In 1962, Fuchs followed a call to the full professorship for Medieval, Modern and Modern History at the Friedrich-Alexander University Erlangen-Nuremberg . In the 1950s, Fuchs developed new ideas for a more up-to-date history didactics based on experience with the pure frontal teaching that had been common up until then and the observation of a student body that has since changed in terms of social structure and mentality . As the first dean of studies at the Philosophical Faculty, he initiated the first teaching assignments for didactics of history and, together with Karl-Heinz Ruffmann, founded an annual advanced training event for high school history teachers, which continues to this day. In 1973 he retired .

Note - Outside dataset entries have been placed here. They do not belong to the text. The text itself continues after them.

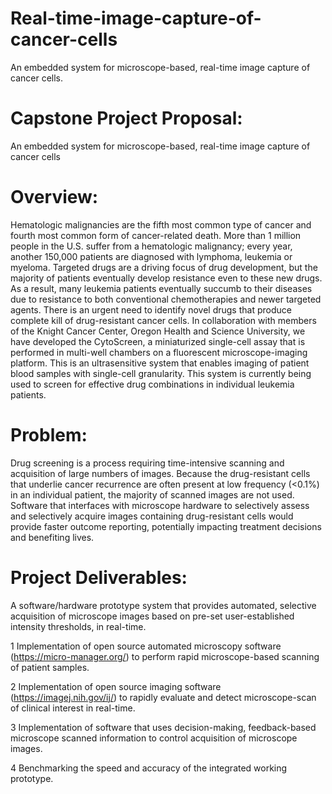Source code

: # Real-time-image-capture-of-cancer-cells
An embedded system for microscope-based, real-time image capture of cancer cells. 


# Capstone Project Proposal:
An embedded system for microscope-based, real-time image capture of cancer cells

# Overview: 
Hematologic malignancies are the fifth most common type of cancer and fourth most common form of cancer-related death. More than 1 million people in the U.S. suffer from a hematologic malignancy; every year, another 150,000 patients are diagnosed with lymphoma, leukemia or myeloma. Targeted drugs are a driving focus of drug development, but the majority of patients eventually develop resistance even to these new drugs. As a result, many leukemia patients eventually succumb to their diseases due to resistance to both conventional chemotherapies and newer targeted agents. There is an urgent need to identify novel drugs that produce complete kill of drug-resistant cancer cells. In collaboration with members of the Knight Cancer Center, Oregon Health and Science University, we have developed the CytoScreen, a miniaturized single-cell assay that is performed in multi-well chambers on a fluorescent microscope-imaging platform. This is an ultrasensitive system that enables imaging of patient blood samples with single-cell granularity. This system is currently being used to screen for effective drug combinations in individual leukemia patients. 

# Problem: 
Drug screening is a process requiring time-intensive scanning and acquisition of large numbers of images. Because the drug-resistant cells that underlie cancer recurrence are often present at low frequency (<0.1%) in an individual patient, the majority of scanned images are not used. Software that interfaces with microscope hardware to selectively assess and selectively acquire images containing drug-resistant cells would provide faster outcome reporting, potentially impacting treatment decisions and benefiting lives.

# Project Deliverables: 
A software/hardware prototype system that provides automated, selective acquisition of microscope images based on pre-set user-established intensity thresholds, in real-time.

1 Implementation of open source automated microscopy software (https://micro-manager.org/) to perform rapid microscope-based scanning of patient samples.
 
2 Implementation of open source imaging software (https://imagej.nih.gov/ij/) to rapidly evaluate and detect microscope-scan of clinical interest in real-time.

3 Implementation of software that uses decision-making, feedback-based microscope scanned information to control acquisition of microscope images.

4 Benchmarking the speed and accuracy of the integrated working prototype.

Fuchs was a member of the Commission for Historical Regional Studies in Baden-Württemberg and the Historical Commission at the Bavarian Academy of Sciences .

Works (selection)

as an author
as editor
  • with Günther Franz: files on the history of the Peasant War in Central Germany . 2 volumes. Teubner Verlag, Leipzig 1923/42.
  • Grand Duke Friedrich I of Baden and Imperial Policy 1871–1907 . 4 volumes. Kohlhammer, Stuttgart 1968–1980.
  • Leopold von Ranke: The letter work . Hoffmann & Campe, Hamburg 1949.
  • State and church through the centuries (= past and present ). Kohlhammer, Stuttgart 1966.
  • with Erwin Hölzle , Hans Joachim Beyer (ed.): The becoming of our people. A picture hall of German history. Union Deutsche Verlagsgesellschaft , Stuttgart 1938.

literature

  • Helmut Kohl : The long breath of history. For the ninetieth birthday of the historian Walther Peter Fuchs . In: Frankfurter Allgemeine Zeitung , Feuilleton, March 13, 1995.
  • Leonhard Müller: The life's work of Walther Peter Fuchs. On his death on November 4, 1998 (obituary). In: Journal for the History of the Upper Rhine (ZGORh) 148, NF 109 (2000), p. 385.
  • 100th birthday of Walther Peter Fuchs (* 13.3.1905) . Conference on March 18, 2005. Karlsruhe symposium on the aftermath and significance of this historian on March 18, 2005, organized by the Institute for History of the University of Karlsruhe and the General State Archives in Karlsruhe.

Web links

Individual evidence

  1. Laurenz Müller: Dictatorship and Revolution: Reformation and Peasants' War in the historiography of the 'Third Reich' and the GDR (= sources and research on agricultural history , vol. 50). Lucius & Lucius, Stuttgart 2004, ISBN 3-8282-0289-6 (also Diss. University of Bern, 2003), p. 131.
  2. ^ Obituary of the Friedrich-Alexander-Universität Erlangen-Nürnberg . In: Mediendienst Aktuell , No. 1567, November 7, 1997.